START Given entries

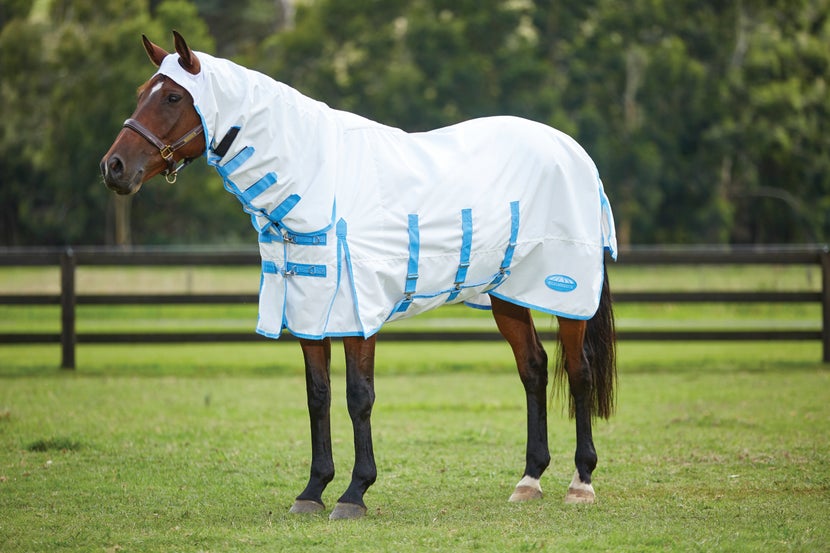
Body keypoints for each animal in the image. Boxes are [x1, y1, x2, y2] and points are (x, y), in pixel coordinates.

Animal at [101, 32, 616, 520]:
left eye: (172, 97)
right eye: (142, 91)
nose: (114, 167)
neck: (317, 179)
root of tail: (576, 153)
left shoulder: (356, 313)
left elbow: (358, 396)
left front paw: (354, 493)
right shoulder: (309, 311)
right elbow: (318, 396)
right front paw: (312, 491)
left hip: (566, 296)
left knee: (579, 372)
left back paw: (581, 482)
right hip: (508, 294)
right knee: (533, 368)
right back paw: (529, 480)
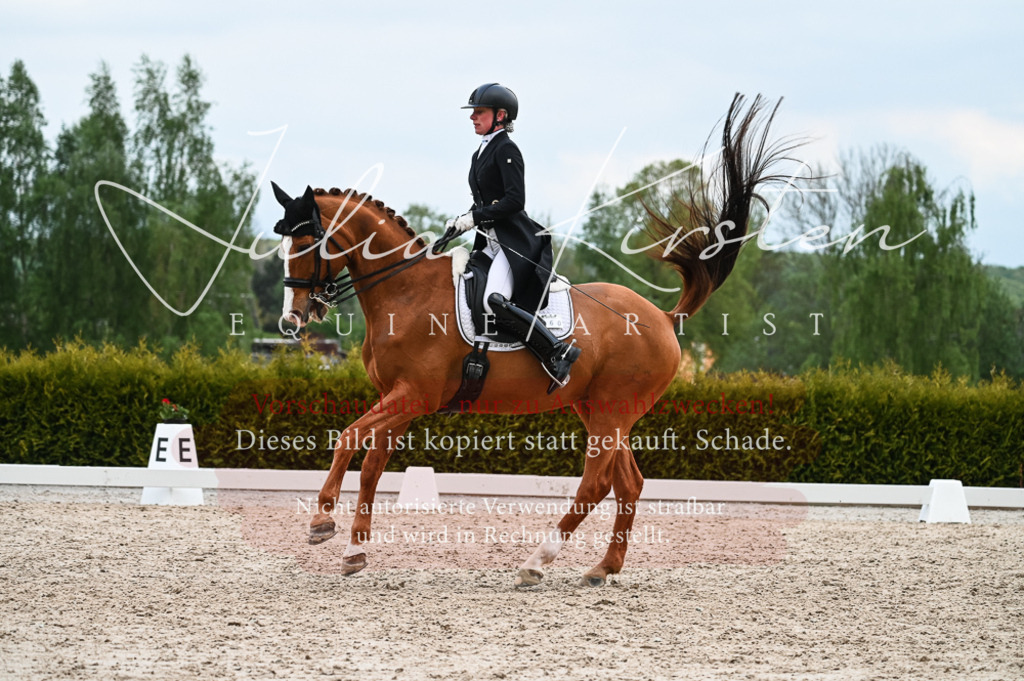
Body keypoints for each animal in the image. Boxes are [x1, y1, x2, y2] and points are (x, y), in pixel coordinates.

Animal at [271, 94, 799, 586]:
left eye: (306, 244)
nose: (292, 319)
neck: (405, 291)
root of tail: (665, 319)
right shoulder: (397, 399)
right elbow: (372, 466)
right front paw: (354, 551)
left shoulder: (413, 396)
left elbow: (347, 439)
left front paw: (321, 522)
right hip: (600, 408)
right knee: (628, 483)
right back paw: (602, 567)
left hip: (612, 410)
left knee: (595, 484)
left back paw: (537, 562)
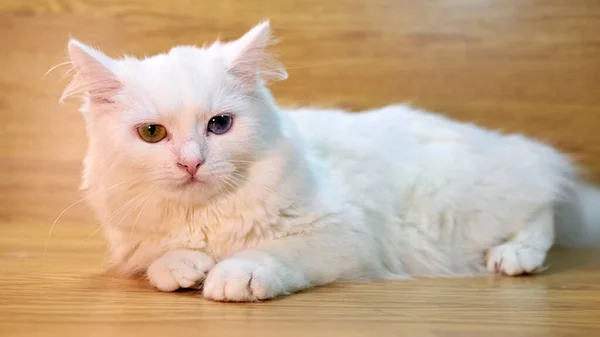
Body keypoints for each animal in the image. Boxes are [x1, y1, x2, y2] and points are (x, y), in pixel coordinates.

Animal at [61, 20, 600, 300]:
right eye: (152, 134)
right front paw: (184, 267)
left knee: (542, 207)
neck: (208, 217)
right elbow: (160, 261)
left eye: (219, 125)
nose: (191, 163)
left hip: (461, 207)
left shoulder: (340, 233)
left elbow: (271, 252)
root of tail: (501, 142)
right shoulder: (136, 247)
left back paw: (514, 257)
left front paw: (234, 276)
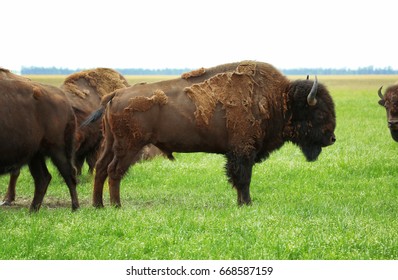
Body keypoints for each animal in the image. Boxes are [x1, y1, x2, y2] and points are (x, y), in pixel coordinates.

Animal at [0, 77, 78, 211]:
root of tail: (66, 102)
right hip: (35, 155)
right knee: (43, 178)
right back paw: (32, 210)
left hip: (57, 150)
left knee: (69, 174)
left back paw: (75, 208)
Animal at [84, 59, 336, 208]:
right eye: (320, 112)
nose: (332, 138)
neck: (277, 99)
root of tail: (115, 95)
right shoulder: (242, 152)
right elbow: (243, 178)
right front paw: (246, 203)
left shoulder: (238, 153)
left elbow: (238, 179)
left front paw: (241, 202)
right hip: (129, 146)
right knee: (114, 171)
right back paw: (116, 206)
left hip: (111, 144)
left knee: (101, 169)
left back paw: (99, 205)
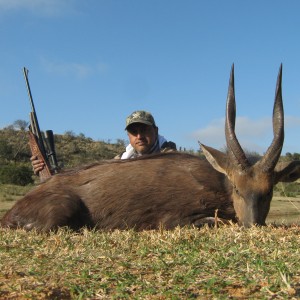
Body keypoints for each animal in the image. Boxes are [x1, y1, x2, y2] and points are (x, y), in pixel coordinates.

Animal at [1, 64, 298, 231]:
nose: (252, 226)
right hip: (60, 213)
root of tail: (11, 213)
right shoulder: (172, 219)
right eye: (237, 188)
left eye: (268, 192)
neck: (217, 183)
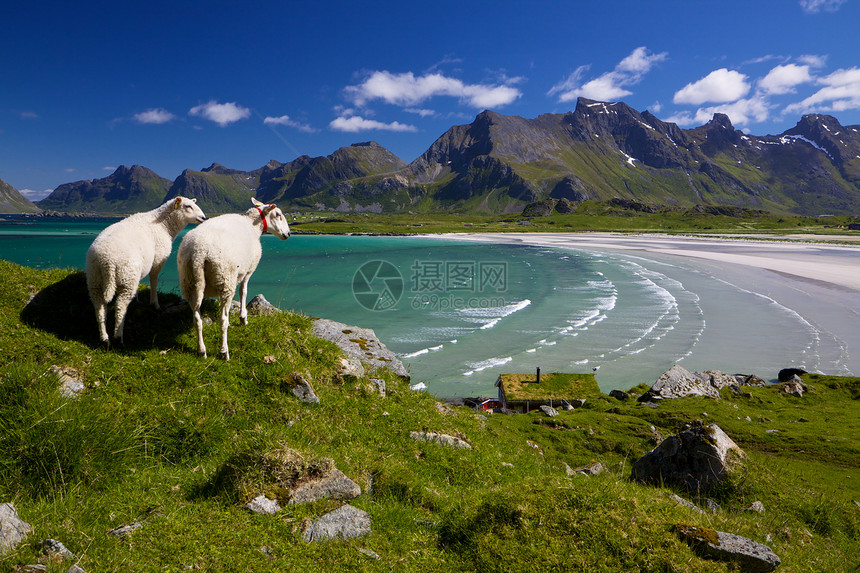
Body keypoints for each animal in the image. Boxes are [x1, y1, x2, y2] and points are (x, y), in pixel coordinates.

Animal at [84, 194, 208, 344]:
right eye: (188, 206)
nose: (204, 218)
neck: (164, 226)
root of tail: (107, 261)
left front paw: (137, 298)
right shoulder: (158, 259)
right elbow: (154, 281)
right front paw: (154, 304)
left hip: (96, 278)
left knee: (99, 308)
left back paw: (104, 338)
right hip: (125, 278)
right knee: (120, 307)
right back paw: (118, 337)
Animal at [178, 197, 292, 358]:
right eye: (278, 215)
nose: (288, 234)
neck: (252, 225)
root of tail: (199, 254)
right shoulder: (248, 269)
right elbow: (243, 291)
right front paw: (243, 318)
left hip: (189, 282)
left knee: (196, 319)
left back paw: (202, 350)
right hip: (225, 279)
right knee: (223, 320)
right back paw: (224, 351)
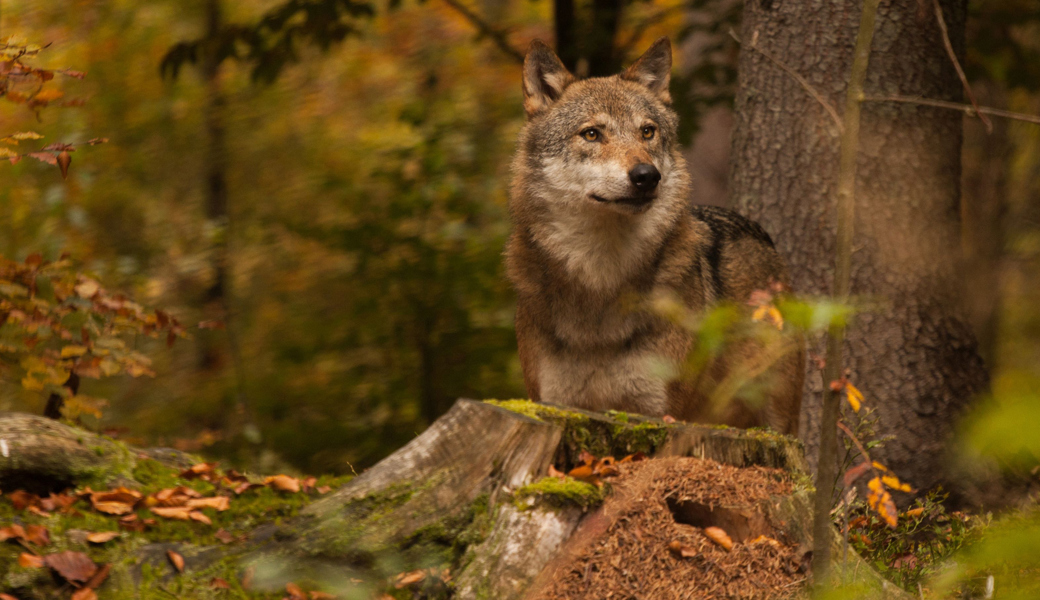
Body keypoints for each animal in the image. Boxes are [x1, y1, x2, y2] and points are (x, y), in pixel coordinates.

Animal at [503, 37, 802, 432]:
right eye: (592, 134)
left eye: (647, 131)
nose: (647, 176)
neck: (601, 281)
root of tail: (761, 233)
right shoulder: (557, 404)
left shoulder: (660, 413)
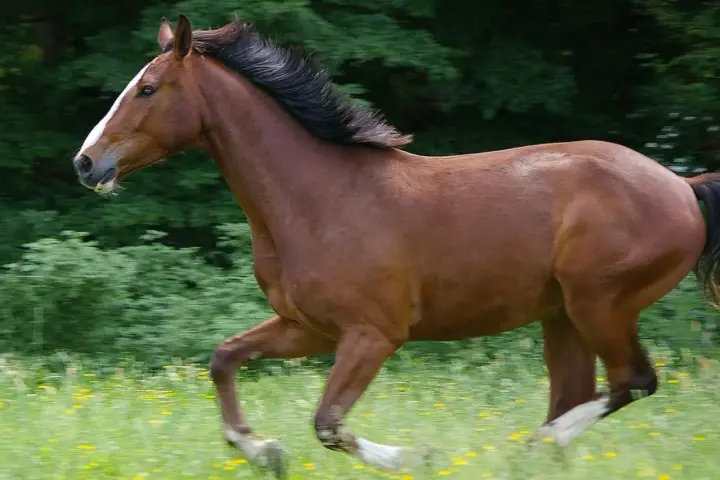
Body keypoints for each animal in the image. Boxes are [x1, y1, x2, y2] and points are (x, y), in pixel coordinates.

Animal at [71, 13, 720, 478]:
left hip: (600, 304)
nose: (85, 163)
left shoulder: (373, 335)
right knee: (580, 395)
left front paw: (417, 457)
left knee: (633, 381)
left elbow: (328, 423)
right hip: (561, 316)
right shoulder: (308, 329)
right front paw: (264, 452)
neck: (319, 199)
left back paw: (526, 447)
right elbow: (224, 359)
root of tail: (682, 187)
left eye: (148, 89)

END Given entries

Exercise aim:
Filter the records above for "neck" and copy every matching line.

Problem solution:
neck: (317, 179)
neck: (405, 291)
neck: (208, 217)
neck: (277, 99)
neck: (217, 183)
neck: (164, 226)
neck: (252, 225)
neck: (601, 281)
neck: (319, 199)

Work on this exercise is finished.